EXTRACT PROVIDED =
Rahm Emanuel was right: A crisis is a terrible thing to waste. Following the arrest of a leading state senator last month, which confirmed every New Yorker’s worst suspicions about the depths of our state’s corruption problem, New York Governor Andrew Cuomo has a rare opportunity to push common sense reforms to get money out of our politics. But, instead, he's seized the moment to push a “reform” that would leave our state’s politics even more dominated by the wealthy and well-connected.

As I noted last month, Cuomo has endorsed a legal change that would hamstring New York State’s third parties, including the Working Families Party, a savvy and steadfast counterweight against the power of big business and its backers in both parties. The WFP has been able to maximize its leverage here because, unlike most states, New York allows fusion voting: third parties can endorse a worthy candidate who’s also running on the Democratic or Republican Party ballot line, and place that candidate on their own line as well. Or, if neither candidate deserves their support, third parties can run their own candidate against them. Strategically deploying that option has helped the WFP become a force to be reckoned with. (Just look at Connecticut, another fusion-voting state: After a victory he literally owed to the votes he’d racked up on the WFP ballot line, Governor Dan Malloy quickly and aggressively pushed through a major WFP priority, the country’s first statewide paid sick leave law.)

DATASET EXTRACT =
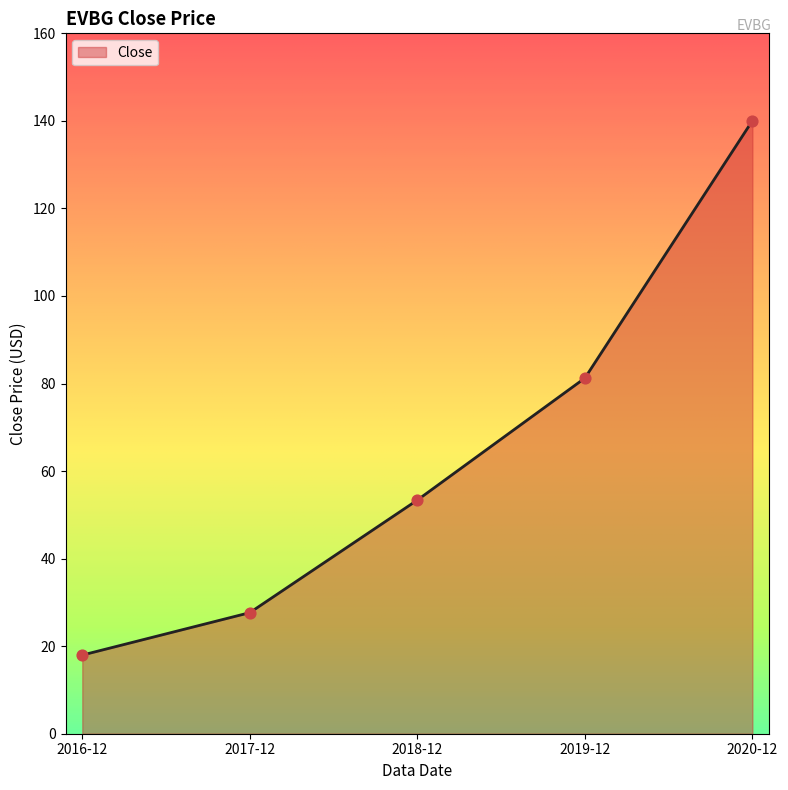

What is the ratio of the value at 2019-12 to the value at 2020-12?

0.6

PROBLEM DETAILS =
Continue the commentary on Governor Cuomo's proposed change to New York's fusion voting, starting right after its last sentence.

ANSWER AREA =
The WFP’s grassroots base has either led the charge, or provided heavy artillery, for nearly every economic justice victory our state has seen over the past decade. So it should come as no surprise that now, like its agrarian populist third party forebears, it faces an elite-backed backlash.

Now, to be fair to the Governor, he did not propose eliminating fusion voting entirely. Instead, he just called for banning the leaders of third parties from placing candidates on their ballot line without holding primary elections. But that's little comfort.

Imagine a scenario in which, say, a billionaire mayor who’s also a media baron decides he wants as many ballot lines as possible and floods the zone with misleading ads in an effort to scoop up the WFP’s ballot line, the Conservative Party’s, and any other line on offer. Given the name recognition advantage of incumbents and major party nominees, and the broken state of campaign finance, it’s not so hard to imagine. Cuomo’s proposal would strip third parties—which exist in large part as bulwarks against betrayal by Democrats and Republicans—of the right to do quality control on their own candidates. (Keep in mind that the leaders of the WFP are themselves elected by a committee elected by registered WFP voters.) What’s at issue here isn’t the right to run for office—anybody, Cuomo included, can run in the Democratic or Republican primary. It’s the chance for minor parties—a key vehicle for bringing new voices and neglected issues into the process—to choose how best to wield leverage against a broken system.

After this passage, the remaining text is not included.